**Request**
Write out, as a numbered list, the part of the records that opens with the line containing "scientific name: Amelanchier sp." and closes with the line containing "scientific name: Schoenoplectus californicus", leaving out any blank lines. Give only those lines, with both end lines included.
--- --- ---
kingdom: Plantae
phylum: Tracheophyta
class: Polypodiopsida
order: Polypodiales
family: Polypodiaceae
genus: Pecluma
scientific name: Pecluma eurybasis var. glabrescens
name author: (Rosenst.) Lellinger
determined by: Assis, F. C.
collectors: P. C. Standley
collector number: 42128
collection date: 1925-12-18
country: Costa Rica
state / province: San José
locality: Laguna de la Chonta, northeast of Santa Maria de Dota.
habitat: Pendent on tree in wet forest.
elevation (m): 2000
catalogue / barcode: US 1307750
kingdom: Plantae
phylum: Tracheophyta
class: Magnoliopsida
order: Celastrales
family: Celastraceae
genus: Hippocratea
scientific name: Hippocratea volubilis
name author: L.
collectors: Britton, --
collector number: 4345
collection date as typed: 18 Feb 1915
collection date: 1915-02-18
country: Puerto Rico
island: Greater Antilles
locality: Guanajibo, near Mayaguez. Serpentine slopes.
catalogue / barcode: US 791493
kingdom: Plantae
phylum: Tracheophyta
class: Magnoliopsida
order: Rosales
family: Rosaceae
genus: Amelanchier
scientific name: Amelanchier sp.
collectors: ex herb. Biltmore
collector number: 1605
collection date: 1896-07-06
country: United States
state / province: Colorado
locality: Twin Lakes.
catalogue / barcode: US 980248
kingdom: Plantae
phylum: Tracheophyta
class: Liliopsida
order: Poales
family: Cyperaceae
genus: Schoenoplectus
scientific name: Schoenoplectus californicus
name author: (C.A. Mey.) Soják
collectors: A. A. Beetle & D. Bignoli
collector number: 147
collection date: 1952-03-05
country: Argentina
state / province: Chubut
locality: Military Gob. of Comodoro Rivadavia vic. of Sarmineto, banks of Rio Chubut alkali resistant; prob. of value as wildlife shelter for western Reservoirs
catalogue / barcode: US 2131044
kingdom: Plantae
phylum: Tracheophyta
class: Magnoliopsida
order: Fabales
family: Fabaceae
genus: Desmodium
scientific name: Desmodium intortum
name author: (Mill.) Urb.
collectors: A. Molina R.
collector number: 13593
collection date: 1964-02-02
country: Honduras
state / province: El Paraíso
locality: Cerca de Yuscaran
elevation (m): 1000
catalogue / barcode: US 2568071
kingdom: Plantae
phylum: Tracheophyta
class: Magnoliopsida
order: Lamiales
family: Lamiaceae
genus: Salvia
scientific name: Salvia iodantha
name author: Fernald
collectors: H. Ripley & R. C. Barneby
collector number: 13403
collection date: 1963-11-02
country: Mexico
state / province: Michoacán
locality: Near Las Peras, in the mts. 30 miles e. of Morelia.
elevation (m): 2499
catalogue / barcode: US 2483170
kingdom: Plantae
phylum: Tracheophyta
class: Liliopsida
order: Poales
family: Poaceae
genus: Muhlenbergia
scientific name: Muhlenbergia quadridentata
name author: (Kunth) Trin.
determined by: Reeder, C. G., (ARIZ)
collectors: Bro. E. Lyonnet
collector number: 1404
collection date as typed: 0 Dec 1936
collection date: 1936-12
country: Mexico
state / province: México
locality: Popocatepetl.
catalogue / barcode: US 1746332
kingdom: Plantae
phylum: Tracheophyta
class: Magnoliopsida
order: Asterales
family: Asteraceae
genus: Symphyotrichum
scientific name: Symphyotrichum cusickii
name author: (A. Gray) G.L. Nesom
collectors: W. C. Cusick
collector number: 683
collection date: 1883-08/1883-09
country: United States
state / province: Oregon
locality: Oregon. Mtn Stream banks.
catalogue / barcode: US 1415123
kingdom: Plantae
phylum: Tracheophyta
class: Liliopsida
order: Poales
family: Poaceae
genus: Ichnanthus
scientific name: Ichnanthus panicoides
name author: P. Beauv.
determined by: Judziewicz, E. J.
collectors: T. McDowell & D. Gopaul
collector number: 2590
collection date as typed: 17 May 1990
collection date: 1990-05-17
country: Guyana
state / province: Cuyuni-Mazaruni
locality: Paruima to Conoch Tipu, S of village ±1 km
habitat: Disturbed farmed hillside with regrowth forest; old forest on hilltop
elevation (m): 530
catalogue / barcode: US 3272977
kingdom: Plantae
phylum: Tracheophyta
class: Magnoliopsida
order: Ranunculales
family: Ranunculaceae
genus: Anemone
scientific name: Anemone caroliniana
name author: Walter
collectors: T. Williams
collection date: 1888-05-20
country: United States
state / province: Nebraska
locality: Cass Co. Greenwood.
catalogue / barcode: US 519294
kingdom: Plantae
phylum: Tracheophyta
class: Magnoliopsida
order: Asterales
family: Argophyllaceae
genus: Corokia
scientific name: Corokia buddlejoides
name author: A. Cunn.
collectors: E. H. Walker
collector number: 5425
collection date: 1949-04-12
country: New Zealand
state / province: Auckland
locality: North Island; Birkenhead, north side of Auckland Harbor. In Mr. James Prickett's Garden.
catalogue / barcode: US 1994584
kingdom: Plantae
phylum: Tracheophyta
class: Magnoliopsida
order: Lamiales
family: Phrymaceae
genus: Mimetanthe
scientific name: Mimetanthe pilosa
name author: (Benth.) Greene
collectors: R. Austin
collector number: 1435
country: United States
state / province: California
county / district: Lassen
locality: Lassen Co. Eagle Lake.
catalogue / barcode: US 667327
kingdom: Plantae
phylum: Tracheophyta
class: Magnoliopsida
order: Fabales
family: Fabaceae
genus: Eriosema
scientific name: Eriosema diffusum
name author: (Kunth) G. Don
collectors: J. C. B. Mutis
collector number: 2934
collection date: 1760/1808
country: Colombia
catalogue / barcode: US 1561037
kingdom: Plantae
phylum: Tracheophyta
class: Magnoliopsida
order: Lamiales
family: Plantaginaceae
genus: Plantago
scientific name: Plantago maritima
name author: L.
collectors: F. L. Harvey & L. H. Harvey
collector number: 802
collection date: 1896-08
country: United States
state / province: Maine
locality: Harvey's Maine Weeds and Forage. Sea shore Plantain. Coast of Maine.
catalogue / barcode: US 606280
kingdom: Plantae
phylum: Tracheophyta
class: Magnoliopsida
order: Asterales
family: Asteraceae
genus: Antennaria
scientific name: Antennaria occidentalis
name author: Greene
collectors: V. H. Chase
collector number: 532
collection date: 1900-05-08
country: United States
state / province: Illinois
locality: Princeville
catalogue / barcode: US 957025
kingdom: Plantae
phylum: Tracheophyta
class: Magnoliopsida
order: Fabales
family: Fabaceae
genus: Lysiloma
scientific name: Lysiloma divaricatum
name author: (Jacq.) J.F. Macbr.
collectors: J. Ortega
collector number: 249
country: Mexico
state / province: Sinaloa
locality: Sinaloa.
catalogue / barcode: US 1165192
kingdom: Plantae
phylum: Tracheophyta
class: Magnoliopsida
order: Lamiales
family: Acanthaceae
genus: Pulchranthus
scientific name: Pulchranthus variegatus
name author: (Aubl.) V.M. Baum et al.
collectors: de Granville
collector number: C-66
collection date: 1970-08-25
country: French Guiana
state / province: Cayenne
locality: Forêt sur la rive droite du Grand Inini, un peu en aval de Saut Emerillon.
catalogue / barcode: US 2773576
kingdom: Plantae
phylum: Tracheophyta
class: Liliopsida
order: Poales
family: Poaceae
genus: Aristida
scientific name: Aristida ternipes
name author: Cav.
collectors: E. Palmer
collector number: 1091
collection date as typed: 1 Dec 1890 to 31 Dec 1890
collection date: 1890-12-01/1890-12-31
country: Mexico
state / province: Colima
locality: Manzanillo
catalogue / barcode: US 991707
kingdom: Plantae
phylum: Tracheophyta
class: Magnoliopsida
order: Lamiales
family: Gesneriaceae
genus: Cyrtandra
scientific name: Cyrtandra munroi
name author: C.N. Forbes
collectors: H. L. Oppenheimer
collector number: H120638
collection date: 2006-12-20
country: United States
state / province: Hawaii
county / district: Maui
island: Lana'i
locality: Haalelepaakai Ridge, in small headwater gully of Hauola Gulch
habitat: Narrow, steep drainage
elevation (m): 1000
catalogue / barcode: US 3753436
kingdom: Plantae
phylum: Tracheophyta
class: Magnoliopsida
--- --- ---
**Result below**
1. scientific name: Amelanchier sp.
2. collectors: ex herb. Biltmore
3. collector number: 1605
4. collection date: 1896-07-06
5. country: United States
6. state / province: Colorado
7. locality: Twin Lakes.
8. catalogue / barcode: US 980248
9. kingdom: Plantae
10. phylum: Tracheophyta
11. class: Liliopsida
12. order: Poales
13. family: Cyperaceae
14. genus: Schoenoplectus
15. scientific name: Schoenoplectus californicus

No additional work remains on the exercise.